The second 450 heat of the first round had a tremendous amount of consequences circling it. Not only did it have Ken Roczen on his new critically-acclaimed Honda, but it had his rival and 3-time Supercross champion Ryan Dungey. Then to throw an even more exciting mix together, the freaky fast Frenchman Marvin Musquin was tossed in the heat ready to prove his speed and skill that was showcased last year has improved even more. To no one’s surprise, Ken Roczen shot out of the gate to first place and stayed there for the entirety of the heat. What was surprising though, was the severity of his dominance over second place Factory KTM rider Ryan Dungey and teammate Marvin Musquin as they finished the podium in that order.

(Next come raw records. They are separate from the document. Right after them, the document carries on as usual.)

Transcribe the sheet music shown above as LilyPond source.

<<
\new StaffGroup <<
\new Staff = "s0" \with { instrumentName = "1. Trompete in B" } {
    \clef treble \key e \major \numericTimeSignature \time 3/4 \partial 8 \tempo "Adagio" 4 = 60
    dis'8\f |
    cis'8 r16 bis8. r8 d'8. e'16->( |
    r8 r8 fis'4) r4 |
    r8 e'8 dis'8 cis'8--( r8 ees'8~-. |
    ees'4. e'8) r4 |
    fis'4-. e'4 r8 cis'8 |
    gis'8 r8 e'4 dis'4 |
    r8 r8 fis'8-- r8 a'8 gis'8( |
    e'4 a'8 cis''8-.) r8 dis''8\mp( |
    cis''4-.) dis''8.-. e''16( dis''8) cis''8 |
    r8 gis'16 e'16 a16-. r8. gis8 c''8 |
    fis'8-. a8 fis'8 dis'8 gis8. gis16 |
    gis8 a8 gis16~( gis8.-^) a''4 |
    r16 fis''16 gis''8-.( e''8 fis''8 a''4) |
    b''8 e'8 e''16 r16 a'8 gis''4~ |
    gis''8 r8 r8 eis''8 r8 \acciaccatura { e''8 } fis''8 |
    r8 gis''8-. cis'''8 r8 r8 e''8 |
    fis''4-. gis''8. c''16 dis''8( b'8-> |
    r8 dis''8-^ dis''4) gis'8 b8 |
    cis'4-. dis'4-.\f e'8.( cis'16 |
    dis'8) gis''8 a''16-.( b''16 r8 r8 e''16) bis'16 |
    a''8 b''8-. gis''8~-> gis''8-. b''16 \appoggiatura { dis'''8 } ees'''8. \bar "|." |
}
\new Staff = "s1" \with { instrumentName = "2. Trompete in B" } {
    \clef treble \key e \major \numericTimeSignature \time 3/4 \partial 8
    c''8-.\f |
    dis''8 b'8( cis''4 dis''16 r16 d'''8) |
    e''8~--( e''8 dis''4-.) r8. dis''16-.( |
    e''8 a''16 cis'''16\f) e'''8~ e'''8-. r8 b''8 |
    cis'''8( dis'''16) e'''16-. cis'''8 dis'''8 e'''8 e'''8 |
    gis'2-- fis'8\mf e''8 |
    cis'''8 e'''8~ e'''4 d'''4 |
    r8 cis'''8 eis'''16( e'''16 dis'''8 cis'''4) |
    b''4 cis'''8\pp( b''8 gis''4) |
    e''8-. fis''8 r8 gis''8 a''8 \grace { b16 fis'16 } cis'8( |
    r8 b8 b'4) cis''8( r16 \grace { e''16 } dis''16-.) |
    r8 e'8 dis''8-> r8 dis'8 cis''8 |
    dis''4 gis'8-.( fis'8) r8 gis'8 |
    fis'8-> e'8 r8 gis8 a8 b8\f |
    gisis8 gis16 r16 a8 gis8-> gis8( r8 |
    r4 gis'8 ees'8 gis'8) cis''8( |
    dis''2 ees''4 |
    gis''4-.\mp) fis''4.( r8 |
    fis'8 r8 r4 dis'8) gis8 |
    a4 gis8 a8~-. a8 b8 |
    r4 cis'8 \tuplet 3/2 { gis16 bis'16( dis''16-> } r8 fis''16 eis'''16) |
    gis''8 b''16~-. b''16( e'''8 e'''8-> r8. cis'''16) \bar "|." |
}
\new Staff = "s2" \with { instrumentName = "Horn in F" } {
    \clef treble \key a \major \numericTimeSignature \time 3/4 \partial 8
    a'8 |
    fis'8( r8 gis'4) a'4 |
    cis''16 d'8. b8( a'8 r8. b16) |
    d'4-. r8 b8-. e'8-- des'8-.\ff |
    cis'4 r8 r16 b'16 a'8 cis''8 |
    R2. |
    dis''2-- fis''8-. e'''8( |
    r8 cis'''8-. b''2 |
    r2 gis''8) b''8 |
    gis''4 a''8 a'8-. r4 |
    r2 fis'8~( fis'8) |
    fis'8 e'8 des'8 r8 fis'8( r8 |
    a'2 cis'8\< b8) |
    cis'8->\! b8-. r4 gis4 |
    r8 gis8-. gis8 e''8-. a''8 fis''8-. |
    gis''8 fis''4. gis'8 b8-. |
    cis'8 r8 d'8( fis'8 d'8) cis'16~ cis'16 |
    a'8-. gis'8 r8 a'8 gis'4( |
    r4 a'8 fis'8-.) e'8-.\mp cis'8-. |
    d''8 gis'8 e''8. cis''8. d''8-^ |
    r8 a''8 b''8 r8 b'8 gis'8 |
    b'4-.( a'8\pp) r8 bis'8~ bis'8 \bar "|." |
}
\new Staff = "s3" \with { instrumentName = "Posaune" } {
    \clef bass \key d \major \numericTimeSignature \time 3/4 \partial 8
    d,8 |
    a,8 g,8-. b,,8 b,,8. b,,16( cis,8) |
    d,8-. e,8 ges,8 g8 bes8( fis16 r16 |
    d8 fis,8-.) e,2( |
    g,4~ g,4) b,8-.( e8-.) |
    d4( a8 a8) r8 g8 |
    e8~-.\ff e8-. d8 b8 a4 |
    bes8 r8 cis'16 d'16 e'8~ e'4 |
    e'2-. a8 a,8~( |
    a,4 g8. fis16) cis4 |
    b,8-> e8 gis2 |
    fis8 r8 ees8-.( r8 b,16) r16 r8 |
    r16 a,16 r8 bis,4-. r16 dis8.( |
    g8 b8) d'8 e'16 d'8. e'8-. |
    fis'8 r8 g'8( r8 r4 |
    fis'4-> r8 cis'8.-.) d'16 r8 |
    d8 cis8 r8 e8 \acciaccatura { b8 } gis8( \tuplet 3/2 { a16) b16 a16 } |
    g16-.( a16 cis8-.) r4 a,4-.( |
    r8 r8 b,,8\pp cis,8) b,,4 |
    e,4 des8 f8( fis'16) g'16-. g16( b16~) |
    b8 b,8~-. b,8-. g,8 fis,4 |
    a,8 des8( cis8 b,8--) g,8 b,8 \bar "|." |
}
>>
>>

After the Semi’s and LCQ, the main event arrived and everyone moved to the edge of their couches and the gate dropped and the battle for the first points of the season began. Ken Roczen cashed the check that his off season has written and then some. His confidence and swagger were abundant as he pulled the holeshot and left the next fastest rider 16 seconds behind him. To no surprise, Ryan Dungey put in an effortless ride for second as he is the podium master. His teammate, Marvin Musquin, battled back from a poor start to third creating an orange deja vu from last Supercross season. Jason Anderson on his Rockstar/ Husqvarna kept the rubber down to enjoy a fourth place followed by Eli Tomac who suffered arm pump midway through the race forcing him to drop from 2nd to 5th. Which is quite ironic because the “Supercross Science” segment was him and his mountain biking legend father talking about arm pump.
While Anaheim was a night marked by dominance, it is the first round of the seies and like so many riders mentioned in the post-race interview, everyone learned a lot from the night. So the only thing that is a shoe-in for this championship is anything is possible. After all, there’s 16 more round left, many stadiums to travel to, many gates to be dropped, and many moments of racing spectacles to be witnessed. Supercross stands out from the rest of the athletic field because of the volatile and dynamic nature of the sport. Even the best racer can be taken by the simplest track, so expect anything. From everyone at Elevated MX, see you at San Diego.